**Supplied data**
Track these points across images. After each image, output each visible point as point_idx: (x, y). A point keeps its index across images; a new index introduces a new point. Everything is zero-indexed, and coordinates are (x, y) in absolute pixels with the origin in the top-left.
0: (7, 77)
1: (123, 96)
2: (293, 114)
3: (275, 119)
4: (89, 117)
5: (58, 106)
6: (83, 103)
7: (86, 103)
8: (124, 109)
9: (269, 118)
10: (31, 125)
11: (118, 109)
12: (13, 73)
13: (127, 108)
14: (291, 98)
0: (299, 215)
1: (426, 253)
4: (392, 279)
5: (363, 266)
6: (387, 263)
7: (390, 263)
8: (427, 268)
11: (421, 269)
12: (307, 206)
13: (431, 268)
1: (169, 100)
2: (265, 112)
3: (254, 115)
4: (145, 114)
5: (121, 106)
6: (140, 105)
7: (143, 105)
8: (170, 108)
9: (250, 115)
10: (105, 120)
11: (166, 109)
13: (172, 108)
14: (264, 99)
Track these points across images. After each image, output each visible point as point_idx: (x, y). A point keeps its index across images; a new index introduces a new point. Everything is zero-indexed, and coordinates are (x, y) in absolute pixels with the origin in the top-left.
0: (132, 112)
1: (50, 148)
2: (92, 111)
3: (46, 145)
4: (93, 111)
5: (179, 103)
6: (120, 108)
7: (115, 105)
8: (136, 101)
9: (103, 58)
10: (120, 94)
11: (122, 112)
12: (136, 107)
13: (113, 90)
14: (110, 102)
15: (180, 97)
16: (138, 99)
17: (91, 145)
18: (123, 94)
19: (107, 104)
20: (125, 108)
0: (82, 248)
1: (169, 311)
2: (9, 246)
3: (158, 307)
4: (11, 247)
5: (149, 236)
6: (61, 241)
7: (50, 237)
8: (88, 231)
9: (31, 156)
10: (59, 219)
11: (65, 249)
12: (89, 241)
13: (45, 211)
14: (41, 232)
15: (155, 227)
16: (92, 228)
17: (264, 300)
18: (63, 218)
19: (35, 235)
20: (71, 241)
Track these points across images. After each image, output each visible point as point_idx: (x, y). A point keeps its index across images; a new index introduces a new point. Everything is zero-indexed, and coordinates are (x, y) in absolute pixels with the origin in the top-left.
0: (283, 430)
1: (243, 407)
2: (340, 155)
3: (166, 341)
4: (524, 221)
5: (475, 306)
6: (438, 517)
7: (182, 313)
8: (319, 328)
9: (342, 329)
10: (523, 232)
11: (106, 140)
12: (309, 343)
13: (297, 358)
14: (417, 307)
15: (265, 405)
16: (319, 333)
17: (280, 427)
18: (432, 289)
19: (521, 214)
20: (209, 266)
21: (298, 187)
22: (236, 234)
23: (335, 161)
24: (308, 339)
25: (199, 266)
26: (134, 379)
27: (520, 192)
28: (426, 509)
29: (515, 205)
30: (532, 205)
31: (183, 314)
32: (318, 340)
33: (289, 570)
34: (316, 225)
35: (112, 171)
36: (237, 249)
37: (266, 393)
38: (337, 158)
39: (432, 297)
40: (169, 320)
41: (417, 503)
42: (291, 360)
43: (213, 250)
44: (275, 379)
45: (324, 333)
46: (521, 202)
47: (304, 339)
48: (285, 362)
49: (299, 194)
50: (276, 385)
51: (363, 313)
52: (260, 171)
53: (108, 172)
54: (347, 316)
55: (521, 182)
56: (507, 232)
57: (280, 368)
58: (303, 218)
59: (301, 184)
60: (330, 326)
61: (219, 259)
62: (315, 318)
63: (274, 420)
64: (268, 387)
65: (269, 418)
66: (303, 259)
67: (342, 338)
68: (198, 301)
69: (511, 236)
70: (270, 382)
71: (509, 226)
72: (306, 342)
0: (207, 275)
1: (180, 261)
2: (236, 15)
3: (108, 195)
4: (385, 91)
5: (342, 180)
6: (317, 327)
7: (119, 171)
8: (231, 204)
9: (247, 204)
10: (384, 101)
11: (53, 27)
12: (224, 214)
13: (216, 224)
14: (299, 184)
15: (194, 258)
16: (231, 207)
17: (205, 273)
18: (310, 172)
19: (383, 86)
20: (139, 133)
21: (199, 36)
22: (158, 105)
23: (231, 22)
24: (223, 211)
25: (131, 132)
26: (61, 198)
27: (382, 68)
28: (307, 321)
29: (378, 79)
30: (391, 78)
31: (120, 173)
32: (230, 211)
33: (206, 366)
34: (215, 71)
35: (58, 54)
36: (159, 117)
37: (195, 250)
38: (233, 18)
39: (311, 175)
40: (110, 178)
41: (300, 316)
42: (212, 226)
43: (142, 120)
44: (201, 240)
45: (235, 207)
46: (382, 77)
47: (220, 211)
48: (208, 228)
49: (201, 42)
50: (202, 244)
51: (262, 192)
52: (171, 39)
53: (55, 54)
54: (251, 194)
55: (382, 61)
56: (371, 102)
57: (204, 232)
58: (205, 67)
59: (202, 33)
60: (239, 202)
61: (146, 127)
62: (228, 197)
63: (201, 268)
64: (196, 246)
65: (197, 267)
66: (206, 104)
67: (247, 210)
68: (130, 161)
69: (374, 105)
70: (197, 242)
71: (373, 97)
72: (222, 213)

**The task**
There is a line with "15: (180, 97)" and a line with "47: (304, 339)" above. Copy exactly those two lines and all lines between them, with nothing else.

**Response**
15: (180, 97)
16: (138, 99)
17: (91, 145)
18: (123, 94)
19: (107, 104)
20: (125, 108)
0: (82, 248)
1: (169, 311)
2: (9, 246)
3: (158, 307)
4: (11, 247)
5: (149, 236)
6: (61, 241)
7: (50, 237)
8: (88, 231)
9: (31, 156)
10: (59, 219)
11: (65, 249)
12: (89, 241)
13: (45, 211)
14: (41, 232)
15: (155, 227)
16: (92, 228)
17: (264, 300)
18: (63, 218)
19: (35, 235)
20: (71, 241)
Track these points across images. After each image, output each visible point as point_idx: (x, y). A point keeps its index across images; a new index introduces a new point. Everything is zero-indexed, and coordinates are (x, y) in absolute pixels with the origin in the top-left.
0: (283, 430)
1: (243, 407)
2: (340, 155)
3: (166, 341)
4: (524, 221)
5: (475, 306)
6: (438, 517)
7: (182, 313)
8: (319, 328)
9: (342, 329)
10: (523, 232)
11: (106, 140)
12: (309, 343)
13: (297, 358)
14: (417, 307)
15: (265, 405)
16: (319, 333)
17: (280, 427)
18: (432, 289)
19: (521, 214)
20: (209, 266)
21: (298, 187)
22: (236, 234)
23: (335, 161)
24: (308, 339)
25: (199, 266)
26: (134, 379)
27: (520, 192)
28: (426, 509)
29: (515, 205)
30: (532, 205)
31: (183, 314)
32: (318, 340)
33: (289, 570)
34: (316, 225)
35: (112, 171)
36: (237, 249)
37: (266, 393)
38: (337, 158)
39: (432, 297)
40: (169, 320)
41: (417, 503)
42: (291, 360)
43: (213, 250)
44: (275, 379)
45: (324, 333)
46: (521, 202)
47: (304, 339)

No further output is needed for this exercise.